Preguntas de estudio.
1. Responde a estas preguntas sobre el texto del estilo de vida saludable:
(a) ¿En qué dos aspectos hay que centrarse principalmente para llevar una vida más sana?
(b) ¿Cuántas raciones diarias entre frutas y verduras debe incluir una dieta saludable?
(c) ¿Con qué frecuencia se recomienda comer pescado azul?
2. Devuelve, sin cambios, el fragmento del texto del estilo de vida saludable que empieza en "Entendemos por estilo" y termina en "llamamos dieta saludable?".

Texto dado.
■ ■ ■

Estilo de vida saludable

Estilo de vida saludable

Entendemos por estilo de vida saludable aquellos hábitos de nuestra vida diaria que nos ayudan a mantenernos más sanos y con menos limitaciones funcionales. Para llevar una vida más sana nos debemos centrar, principalmente, en dos aspectos: nuestra dieta y el ejercicio físico.

LA DIETA

¿A qué llamamos dieta saludable?

Es aquella que cubre nuestras necesidades vitales sin el uso de alimentos que pueden resultarnos nocivos a nuestro organismo.

Una dieta saludable debe tener las siguientes características:

  • Incluir cinco raciones diarias entre frutas y verduras.
  • El consumo diario de cereales y féculas.
  • Dos veces por semana es recomendable comer pescado azul.
  • Usar de forma restringida la carne roja (ternera), siendo preferible el consumo de pollo, conejo o pavo. En general, tomamos más carne de la recomendada.

■ ■ ■

Material proporcionado.
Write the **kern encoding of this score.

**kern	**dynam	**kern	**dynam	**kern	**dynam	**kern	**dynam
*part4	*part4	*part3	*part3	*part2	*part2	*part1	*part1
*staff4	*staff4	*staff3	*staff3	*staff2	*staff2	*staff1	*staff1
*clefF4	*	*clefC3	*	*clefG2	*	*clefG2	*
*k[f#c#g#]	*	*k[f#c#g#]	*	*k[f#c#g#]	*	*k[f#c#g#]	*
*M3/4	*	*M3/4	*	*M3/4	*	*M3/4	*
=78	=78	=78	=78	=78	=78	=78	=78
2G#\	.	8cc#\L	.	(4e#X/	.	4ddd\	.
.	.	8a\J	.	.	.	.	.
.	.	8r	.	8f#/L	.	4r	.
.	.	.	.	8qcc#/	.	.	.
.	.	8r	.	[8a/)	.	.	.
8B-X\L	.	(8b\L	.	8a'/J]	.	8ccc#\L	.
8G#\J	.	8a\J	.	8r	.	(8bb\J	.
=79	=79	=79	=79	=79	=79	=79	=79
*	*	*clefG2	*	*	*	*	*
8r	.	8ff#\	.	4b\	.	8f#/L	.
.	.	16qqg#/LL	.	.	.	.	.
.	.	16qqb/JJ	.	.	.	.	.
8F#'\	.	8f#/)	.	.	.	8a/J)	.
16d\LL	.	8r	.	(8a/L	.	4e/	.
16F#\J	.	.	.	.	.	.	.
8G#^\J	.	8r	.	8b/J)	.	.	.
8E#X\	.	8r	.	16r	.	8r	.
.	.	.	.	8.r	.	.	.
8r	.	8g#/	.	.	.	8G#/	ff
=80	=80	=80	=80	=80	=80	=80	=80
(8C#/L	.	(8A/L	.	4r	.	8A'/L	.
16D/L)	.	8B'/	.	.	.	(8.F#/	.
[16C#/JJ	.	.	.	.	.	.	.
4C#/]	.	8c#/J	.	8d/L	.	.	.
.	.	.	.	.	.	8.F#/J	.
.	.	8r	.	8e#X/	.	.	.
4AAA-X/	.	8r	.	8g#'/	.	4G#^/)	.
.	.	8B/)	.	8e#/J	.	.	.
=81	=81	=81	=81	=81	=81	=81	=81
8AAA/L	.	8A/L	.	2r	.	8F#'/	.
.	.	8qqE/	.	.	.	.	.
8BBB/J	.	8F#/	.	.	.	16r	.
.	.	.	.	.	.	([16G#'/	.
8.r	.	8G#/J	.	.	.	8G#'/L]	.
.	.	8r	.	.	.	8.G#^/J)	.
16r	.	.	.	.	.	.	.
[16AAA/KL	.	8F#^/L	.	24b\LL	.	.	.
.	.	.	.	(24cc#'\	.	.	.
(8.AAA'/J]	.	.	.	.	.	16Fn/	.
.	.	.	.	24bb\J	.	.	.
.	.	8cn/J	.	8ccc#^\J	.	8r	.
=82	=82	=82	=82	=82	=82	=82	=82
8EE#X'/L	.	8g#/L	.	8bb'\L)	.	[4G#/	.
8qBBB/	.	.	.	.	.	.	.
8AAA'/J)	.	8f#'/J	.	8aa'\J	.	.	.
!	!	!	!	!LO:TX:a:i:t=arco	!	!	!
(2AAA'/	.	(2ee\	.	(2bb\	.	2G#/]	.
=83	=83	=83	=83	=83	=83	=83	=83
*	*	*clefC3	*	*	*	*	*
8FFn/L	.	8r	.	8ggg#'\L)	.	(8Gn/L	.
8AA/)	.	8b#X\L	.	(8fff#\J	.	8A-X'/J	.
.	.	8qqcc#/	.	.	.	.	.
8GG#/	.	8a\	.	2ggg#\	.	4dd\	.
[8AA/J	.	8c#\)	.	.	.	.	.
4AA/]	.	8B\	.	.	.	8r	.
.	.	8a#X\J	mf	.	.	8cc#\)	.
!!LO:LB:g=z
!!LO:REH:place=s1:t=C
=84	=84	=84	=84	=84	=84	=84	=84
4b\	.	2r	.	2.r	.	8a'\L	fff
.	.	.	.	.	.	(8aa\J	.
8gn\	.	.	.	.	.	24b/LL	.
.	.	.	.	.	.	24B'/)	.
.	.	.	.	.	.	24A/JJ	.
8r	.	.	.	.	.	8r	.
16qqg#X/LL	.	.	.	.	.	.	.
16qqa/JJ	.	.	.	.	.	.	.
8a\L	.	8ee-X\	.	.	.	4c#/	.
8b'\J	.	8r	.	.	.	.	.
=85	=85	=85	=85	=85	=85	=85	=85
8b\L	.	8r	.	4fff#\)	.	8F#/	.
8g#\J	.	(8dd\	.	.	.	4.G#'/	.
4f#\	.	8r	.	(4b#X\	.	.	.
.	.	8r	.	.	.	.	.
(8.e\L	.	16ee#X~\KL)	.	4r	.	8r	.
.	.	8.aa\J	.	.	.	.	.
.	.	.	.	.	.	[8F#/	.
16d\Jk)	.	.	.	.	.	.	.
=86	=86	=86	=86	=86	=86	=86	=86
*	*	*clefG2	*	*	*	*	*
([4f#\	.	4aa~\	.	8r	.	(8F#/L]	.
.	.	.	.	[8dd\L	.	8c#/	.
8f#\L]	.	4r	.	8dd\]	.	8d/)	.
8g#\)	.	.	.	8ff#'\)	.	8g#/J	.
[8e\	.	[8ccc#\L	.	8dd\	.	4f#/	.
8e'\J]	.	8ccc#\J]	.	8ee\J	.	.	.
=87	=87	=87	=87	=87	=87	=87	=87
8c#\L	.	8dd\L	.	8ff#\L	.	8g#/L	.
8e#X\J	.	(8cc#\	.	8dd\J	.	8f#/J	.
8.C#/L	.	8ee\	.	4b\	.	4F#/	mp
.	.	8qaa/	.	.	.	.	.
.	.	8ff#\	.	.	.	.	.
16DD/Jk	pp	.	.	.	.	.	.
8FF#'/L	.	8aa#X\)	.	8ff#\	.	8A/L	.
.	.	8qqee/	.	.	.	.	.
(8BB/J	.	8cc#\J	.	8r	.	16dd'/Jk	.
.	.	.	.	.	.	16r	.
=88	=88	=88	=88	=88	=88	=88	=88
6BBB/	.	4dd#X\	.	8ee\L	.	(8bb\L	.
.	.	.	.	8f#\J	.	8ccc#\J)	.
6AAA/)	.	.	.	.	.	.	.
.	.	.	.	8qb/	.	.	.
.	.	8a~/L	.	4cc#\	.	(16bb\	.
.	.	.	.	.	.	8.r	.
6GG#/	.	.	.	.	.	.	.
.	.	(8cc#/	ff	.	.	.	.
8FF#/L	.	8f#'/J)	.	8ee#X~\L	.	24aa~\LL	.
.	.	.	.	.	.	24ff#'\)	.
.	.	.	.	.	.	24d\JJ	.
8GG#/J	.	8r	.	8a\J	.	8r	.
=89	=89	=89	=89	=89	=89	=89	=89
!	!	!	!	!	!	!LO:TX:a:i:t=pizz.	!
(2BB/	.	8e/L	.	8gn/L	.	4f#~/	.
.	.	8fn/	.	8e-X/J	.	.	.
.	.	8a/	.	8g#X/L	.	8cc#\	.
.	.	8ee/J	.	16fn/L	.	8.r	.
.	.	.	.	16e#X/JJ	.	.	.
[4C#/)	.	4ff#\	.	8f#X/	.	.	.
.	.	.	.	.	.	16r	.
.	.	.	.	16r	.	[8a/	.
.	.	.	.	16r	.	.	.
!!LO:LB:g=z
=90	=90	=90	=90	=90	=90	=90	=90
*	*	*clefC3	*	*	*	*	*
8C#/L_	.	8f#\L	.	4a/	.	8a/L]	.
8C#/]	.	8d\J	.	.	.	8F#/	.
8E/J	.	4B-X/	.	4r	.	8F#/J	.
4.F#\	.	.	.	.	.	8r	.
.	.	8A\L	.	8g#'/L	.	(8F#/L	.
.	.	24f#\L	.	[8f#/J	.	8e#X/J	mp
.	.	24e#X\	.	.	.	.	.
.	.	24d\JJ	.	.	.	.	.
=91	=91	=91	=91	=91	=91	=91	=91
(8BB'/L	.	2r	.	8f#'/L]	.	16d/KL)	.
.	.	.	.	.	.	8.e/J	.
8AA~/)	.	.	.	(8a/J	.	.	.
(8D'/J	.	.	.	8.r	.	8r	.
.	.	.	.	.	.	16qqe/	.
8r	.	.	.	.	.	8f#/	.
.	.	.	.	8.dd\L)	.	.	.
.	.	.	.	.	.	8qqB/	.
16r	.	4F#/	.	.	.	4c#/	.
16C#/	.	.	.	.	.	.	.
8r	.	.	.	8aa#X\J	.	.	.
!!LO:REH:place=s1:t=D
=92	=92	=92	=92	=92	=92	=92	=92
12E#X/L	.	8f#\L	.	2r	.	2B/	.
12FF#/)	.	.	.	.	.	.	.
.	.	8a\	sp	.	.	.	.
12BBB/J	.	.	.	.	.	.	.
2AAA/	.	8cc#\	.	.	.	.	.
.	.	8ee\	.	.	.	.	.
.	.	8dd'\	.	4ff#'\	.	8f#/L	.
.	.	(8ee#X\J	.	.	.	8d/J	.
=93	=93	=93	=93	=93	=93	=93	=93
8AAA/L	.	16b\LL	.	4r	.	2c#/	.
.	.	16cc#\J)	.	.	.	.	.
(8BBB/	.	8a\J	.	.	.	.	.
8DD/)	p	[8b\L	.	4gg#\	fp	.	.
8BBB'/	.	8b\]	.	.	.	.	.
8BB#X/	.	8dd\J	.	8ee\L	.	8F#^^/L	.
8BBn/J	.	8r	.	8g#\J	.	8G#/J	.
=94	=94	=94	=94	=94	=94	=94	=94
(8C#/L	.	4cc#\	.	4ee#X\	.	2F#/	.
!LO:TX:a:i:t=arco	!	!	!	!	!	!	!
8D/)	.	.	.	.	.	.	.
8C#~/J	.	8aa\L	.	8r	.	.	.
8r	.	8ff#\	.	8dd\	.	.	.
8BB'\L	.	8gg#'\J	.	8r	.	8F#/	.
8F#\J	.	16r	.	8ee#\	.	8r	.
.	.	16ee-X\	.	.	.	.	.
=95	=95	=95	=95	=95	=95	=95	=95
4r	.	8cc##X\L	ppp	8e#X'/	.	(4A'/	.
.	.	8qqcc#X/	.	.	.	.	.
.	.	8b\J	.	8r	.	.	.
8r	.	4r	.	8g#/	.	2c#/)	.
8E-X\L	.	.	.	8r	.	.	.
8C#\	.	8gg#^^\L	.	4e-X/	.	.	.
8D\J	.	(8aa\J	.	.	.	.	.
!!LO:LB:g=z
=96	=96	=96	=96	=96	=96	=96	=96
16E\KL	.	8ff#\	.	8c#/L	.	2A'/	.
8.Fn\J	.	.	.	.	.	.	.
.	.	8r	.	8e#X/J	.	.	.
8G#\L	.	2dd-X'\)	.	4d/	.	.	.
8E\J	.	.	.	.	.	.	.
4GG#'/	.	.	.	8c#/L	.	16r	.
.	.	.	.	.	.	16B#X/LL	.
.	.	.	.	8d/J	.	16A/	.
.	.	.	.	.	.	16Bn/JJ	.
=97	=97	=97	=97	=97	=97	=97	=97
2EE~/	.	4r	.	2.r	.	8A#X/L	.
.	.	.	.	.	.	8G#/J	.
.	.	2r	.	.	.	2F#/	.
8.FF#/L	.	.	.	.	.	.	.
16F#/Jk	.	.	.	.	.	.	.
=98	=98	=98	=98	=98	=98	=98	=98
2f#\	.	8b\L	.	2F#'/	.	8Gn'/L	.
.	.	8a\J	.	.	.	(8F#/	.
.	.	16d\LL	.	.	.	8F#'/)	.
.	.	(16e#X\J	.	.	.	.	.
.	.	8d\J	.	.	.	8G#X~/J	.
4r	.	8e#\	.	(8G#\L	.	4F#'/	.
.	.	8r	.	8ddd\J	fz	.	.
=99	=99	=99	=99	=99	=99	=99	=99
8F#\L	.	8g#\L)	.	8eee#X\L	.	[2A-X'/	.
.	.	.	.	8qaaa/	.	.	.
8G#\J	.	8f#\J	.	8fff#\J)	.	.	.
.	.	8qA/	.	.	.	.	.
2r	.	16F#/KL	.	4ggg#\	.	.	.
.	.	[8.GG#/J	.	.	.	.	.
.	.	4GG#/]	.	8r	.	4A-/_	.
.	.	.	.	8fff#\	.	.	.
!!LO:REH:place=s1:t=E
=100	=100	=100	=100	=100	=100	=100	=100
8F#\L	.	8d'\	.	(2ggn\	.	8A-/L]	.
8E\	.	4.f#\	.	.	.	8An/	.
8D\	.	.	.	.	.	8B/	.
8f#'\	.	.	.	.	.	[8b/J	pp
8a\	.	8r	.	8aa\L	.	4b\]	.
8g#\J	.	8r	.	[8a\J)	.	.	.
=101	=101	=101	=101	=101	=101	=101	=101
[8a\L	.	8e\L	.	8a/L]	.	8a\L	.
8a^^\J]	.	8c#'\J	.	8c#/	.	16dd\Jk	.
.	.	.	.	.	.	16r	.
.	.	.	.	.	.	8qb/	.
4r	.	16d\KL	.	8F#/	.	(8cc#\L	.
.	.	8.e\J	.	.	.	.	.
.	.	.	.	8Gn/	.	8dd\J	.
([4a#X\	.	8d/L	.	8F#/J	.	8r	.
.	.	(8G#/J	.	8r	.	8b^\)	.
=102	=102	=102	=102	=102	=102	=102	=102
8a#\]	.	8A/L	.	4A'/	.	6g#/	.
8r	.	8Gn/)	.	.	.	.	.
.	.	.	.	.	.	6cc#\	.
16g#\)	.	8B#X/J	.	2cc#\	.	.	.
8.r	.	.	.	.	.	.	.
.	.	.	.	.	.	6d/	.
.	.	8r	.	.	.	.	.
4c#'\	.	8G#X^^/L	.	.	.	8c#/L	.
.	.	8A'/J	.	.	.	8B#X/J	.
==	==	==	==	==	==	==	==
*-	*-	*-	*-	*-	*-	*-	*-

■ ■ ■

Respuestas escritas.
1.
(a) En la dieta y el ejercicio físico.
(b) Cinco.
(c) Dos veces por semana.

2.
Entendemos por estilo de vida saludable aquellos hábitos de nuestra vida diaria que nos ayudan a mantenernos más sanos y con menos limitaciones funcionales. Para llevar una vida más sana nos debemos centrar, principalmente, en dos aspectos: nuestra dieta y el ejercicio físico.

LA DIETA

¿A qué llamamos dieta saludable?